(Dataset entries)
-*-*-
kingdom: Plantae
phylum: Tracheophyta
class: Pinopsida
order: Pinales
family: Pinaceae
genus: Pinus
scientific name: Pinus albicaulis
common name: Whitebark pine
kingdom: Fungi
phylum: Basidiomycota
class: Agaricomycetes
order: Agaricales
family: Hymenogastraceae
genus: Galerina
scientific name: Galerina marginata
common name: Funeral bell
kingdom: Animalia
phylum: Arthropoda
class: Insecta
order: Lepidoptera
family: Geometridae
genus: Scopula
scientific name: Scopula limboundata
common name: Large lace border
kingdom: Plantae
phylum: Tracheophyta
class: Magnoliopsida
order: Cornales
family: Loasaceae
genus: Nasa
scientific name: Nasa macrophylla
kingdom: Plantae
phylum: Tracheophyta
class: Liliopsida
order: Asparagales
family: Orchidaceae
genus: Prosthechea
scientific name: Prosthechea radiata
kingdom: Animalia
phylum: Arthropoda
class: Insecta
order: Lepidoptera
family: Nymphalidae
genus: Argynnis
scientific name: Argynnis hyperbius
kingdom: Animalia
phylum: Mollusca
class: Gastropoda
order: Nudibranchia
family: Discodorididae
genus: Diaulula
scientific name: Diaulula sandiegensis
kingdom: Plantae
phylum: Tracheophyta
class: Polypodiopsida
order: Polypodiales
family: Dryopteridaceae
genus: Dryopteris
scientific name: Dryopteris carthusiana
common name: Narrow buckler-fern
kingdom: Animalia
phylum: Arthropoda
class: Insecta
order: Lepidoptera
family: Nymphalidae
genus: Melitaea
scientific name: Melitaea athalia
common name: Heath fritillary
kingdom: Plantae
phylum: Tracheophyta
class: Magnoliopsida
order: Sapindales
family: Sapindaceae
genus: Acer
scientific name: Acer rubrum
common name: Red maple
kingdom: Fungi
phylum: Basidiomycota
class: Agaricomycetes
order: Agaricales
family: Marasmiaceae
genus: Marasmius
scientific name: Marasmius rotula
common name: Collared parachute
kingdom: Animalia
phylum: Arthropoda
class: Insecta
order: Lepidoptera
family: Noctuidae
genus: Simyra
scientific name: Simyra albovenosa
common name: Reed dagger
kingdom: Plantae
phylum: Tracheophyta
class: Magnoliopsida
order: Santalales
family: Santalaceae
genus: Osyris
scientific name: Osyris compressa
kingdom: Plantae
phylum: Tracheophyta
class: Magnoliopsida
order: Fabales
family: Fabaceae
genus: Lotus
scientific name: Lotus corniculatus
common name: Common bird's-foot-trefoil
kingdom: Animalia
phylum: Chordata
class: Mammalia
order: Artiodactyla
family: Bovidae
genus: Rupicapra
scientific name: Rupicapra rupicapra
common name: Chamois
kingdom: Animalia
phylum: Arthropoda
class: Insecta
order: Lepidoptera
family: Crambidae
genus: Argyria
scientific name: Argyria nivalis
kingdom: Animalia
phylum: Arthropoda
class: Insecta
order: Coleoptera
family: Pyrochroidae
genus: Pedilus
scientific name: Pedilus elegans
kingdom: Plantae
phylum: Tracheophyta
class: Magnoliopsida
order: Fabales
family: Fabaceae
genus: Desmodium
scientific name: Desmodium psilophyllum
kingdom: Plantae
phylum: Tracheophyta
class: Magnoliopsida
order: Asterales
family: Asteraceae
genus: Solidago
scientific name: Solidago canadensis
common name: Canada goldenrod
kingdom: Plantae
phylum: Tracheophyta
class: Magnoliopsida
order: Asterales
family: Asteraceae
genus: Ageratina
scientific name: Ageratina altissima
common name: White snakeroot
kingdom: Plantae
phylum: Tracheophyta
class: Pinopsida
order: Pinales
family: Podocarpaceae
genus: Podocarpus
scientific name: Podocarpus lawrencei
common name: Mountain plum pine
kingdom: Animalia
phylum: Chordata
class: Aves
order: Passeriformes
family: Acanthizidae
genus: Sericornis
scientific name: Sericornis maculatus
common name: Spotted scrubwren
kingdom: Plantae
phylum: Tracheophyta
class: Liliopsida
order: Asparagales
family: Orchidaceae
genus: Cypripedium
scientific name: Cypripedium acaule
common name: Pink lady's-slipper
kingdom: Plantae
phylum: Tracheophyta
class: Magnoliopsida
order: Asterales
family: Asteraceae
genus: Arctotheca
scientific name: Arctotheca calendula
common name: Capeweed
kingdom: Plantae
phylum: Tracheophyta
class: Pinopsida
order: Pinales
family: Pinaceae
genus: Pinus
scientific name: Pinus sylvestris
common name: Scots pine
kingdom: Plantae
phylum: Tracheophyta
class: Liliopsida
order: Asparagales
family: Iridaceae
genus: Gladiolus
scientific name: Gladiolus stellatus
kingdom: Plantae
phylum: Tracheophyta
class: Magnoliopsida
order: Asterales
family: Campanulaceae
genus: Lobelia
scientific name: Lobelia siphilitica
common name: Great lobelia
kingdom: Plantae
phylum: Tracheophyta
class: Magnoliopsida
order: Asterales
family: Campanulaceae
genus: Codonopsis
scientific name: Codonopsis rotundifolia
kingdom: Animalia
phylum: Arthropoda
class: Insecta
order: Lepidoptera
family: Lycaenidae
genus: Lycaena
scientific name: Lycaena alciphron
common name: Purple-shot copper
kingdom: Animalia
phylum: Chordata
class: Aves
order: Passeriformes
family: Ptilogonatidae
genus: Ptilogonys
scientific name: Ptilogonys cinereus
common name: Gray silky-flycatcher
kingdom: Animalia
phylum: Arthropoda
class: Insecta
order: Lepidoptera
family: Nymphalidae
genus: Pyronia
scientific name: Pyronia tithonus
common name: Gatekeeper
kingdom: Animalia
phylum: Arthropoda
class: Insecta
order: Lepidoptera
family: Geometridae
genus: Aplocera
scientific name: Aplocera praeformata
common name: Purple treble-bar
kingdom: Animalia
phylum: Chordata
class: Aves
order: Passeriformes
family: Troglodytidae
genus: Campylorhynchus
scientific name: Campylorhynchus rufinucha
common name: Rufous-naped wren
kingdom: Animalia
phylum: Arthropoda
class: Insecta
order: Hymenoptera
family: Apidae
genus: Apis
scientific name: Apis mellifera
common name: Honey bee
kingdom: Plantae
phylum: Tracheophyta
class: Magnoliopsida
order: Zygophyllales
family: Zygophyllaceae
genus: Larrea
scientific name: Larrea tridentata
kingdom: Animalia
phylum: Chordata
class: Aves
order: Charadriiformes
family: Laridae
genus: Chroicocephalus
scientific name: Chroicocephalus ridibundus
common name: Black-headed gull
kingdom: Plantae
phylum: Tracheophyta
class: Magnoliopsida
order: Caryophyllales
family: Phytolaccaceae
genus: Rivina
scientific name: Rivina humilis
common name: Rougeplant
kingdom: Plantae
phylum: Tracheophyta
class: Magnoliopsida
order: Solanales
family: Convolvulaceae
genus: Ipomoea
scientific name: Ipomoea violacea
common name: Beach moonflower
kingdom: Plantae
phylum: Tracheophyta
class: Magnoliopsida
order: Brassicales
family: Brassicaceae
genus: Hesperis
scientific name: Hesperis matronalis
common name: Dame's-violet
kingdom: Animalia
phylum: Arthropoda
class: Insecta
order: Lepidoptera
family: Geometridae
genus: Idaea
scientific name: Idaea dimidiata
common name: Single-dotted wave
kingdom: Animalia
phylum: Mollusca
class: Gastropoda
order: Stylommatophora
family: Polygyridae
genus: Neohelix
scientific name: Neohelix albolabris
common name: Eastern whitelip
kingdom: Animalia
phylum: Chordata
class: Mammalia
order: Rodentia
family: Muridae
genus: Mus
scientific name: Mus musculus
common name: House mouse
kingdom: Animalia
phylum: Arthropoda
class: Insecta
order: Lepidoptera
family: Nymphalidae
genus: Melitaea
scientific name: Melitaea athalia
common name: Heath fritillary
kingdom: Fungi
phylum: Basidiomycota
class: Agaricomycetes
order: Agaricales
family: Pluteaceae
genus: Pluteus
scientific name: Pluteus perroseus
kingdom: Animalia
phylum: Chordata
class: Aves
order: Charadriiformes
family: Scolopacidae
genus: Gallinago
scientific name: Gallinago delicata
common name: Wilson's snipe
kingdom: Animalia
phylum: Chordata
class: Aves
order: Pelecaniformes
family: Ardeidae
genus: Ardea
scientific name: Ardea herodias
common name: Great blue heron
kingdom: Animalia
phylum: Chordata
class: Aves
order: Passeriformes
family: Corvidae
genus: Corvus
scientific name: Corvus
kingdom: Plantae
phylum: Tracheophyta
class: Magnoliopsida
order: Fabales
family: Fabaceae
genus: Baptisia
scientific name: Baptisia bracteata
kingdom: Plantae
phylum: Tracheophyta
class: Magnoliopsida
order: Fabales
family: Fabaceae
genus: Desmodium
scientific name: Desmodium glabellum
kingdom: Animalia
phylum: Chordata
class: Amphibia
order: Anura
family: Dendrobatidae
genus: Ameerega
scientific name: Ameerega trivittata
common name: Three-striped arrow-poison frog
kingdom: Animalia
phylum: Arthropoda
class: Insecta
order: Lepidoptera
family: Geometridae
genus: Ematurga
-*-*-
Problem to work on
Write out the listing word for word, beginning at the line that contains "scientific name: Pinus albicaulis" and stopping after the line that contains "scientific name: Argynnis hyperbius".

Written solution
scientific name: Pinus albicaulis
common name: Whitebark pine
kingdom: Fungi
phylum: Basidiomycota
class: Agaricomycetes
order: Agaricales
family: Hymenogastraceae
genus: Galerina
scientific name: Galerina marginata
common name: Funeral bell
kingdom: Animalia
phylum: Arthropoda
class: Insecta
order: Lepidoptera
family: Geometridae
genus: Scopula
scientific name: Scopula limboundata
common name: Large lace border
kingdom: Plantae
phylum: Tracheophyta
class: Magnoliopsida
order: Cornales
family: Loasaceae
genus: Nasa
scientific name: Nasa macrophylla
kingdom: Plantae
phylum: Tracheophyta
class: Liliopsida
order: Asparagales
family: Orchidaceae
genus: Prosthechea
scientific name: Prosthechea radiata
kingdom: Animalia
phylum: Arthropoda
class: Insecta
order: Lepidoptera
family: Nymphalidae
genus: Argynnis
scientific name: Argynnis hyperbius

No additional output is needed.